All of the data should be restated exactly as it stands.

____________

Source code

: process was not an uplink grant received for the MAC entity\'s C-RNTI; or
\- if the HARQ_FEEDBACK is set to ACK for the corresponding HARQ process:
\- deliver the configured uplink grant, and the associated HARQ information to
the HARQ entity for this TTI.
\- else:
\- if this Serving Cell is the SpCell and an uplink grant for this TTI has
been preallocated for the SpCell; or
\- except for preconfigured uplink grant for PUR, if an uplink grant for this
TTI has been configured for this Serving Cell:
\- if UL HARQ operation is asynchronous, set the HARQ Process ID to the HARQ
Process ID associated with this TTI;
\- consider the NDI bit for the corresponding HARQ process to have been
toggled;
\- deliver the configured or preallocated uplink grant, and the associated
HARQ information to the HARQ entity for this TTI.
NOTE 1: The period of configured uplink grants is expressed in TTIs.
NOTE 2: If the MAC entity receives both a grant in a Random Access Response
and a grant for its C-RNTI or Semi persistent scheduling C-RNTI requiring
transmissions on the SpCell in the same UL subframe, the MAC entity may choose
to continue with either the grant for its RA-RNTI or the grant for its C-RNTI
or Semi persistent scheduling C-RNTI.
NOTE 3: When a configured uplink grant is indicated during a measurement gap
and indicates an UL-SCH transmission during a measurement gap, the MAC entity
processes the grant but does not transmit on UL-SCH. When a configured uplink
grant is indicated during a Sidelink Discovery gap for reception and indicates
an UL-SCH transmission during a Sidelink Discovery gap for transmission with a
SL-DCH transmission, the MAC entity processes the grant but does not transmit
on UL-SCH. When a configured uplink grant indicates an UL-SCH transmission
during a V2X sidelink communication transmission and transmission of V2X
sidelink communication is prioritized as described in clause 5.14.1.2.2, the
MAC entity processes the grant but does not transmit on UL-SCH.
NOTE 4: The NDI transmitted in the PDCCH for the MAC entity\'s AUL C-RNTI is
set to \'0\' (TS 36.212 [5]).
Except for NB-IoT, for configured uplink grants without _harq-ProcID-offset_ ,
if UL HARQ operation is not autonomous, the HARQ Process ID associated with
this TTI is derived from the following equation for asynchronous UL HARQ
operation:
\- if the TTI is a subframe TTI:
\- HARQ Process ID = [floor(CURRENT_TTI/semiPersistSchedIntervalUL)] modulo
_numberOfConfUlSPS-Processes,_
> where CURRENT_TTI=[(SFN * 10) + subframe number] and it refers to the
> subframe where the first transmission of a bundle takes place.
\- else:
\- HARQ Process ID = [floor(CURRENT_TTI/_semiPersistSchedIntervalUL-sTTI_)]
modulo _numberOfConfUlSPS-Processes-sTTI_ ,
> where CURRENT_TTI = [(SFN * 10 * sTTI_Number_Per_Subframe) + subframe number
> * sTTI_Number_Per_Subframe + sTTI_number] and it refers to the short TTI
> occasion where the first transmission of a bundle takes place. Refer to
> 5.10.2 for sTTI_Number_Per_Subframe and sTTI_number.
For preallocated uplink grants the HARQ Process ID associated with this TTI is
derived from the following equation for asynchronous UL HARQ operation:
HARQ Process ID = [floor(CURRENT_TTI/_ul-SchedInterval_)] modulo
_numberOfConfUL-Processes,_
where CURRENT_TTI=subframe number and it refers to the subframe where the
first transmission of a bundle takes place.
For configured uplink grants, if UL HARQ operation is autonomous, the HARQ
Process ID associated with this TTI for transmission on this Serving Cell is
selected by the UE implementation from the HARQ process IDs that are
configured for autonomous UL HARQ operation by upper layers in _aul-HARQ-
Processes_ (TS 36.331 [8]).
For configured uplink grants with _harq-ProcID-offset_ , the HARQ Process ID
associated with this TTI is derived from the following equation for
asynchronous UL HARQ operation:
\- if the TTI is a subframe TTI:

____________

### [TASK RESPONSE]
Source code

: process was not an uplink grant received for the MAC entity\'s C-RNTI; or
\- if the HARQ_FEEDBACK is set to ACK for the corresponding HARQ process:
\- deliver the configured uplink grant, and the associated HARQ information to
the HARQ entity for this TTI.
\- else:
\- if this Serving Cell is the SpCell and an uplink grant for this TTI has
been preallocated for the SpCell; or
\- except for preconfigured uplink grant for PUR, if an uplink grant for this
TTI has been configured for this Serving Cell:
\- if UL HARQ operation is asynchronous, set the HARQ Process ID to the HARQ
Process ID associated with this TTI;
\- consider the NDI bit for the corresponding HARQ process to have been
toggled;
\- deliver the configured or preallocated uplink grant, and the associated
HARQ information to the HARQ entity for this TTI.
NOTE 1: The period of configured uplink grants is expressed in TTIs.
NOTE 2: If the MAC entity receives both a grant in a Random Access Response
and a grant for its C-RNTI or Semi persistent scheduling C-RNTI requiring
transmissions on the SpCell in the same UL subframe, the MAC entity may choose
to continue with either the grant for its RA-RNTI or the grant for its C-RNTI
or Semi persistent scheduling C-RNTI.
NOTE 3: When a configured uplink grant is indicated during a measurement gap
and indicates an UL-SCH transmission during a measurement gap, the MAC entity
processes the grant but does not transmit on UL-SCH. When a configured uplink
grant is indicated during a Sidelink Discovery gap for reception and indicates
an UL-SCH transmission during a Sidelink Discovery gap for transmission with a
SL-DCH transmission, the MAC entity processes the grant but does not transmit
on UL-SCH. When a configured uplink grant indicates an UL-SCH transmission
during a V2X sidelink communication transmission and transmission of V2X
sidelink communication is prioritized as described in clause 5.14.1.2.2, the
MAC entity processes the grant but does not transmit on UL-SCH.
NOTE 4: The NDI transmitted in the PDCCH for the MAC entity\'s AUL C-RNTI is
set to \'0\' (TS 36.212 [5]).
Except for NB-IoT, for configured uplink grants without _harq-ProcID-offset_ ,
if UL HARQ operation is not autonomous, the HARQ Process ID associated with
this TTI is derived from the following equation for asynchronous UL HARQ
operation:
\- if the TTI is a subframe TTI:
\- HARQ Process ID = [floor(CURRENT_TTI/semiPersistSchedIntervalUL)] modulo
_numberOfConfUlSPS-Processes,_
> where CURRENT_TTI=[(SFN * 10) + subframe number] and it refers to the
> subframe where the first transmission of a bundle takes place.
\- else:
\- HARQ Process ID = [floor(CURRENT_TTI/_semiPersistSchedIntervalUL-sTTI_)]
modulo _numberOfConfUlSPS-Processes-sTTI_ ,
> where CURRENT_TTI = [(SFN * 10 * sTTI_Number_Per_Subframe) + subframe number
> * sTTI_Number_Per_Subframe + sTTI_number] and it refers to the short TTI
> occasion where the first transmission of a bundle takes place. Refer to
> 5.10.2 for sTTI_Number_Per_Subframe and sTTI_number.
For preallocated uplink grants the HARQ Process ID associated with this TTI is
derived from the following equation for asynchronous UL HARQ operation:
HARQ Process ID = [floor(CURRENT_TTI/_ul-SchedInterval_)] modulo
_numberOfConfUL-Processes,_
where CURRENT_TTI=subframe number and it refers to the subframe where the
first transmission of a bundle takes place.
For configured uplink grants, if UL HARQ operation is autonomous, the HARQ
Process ID associated with this TTI for transmission on this Serving Cell is
selected by the UE implementation from the HARQ process IDs that are
configured for autonomous UL HARQ operation by upper layers in _aul-HARQ-
Processes_ (TS 36.331 [8]).
For configured uplink grants with _harq-ProcID-offset_ , the HARQ Process ID
associated with this TTI is derived from the following equation for
asynchronous UL HARQ operation:
\- if the TTI is a subframe TTI:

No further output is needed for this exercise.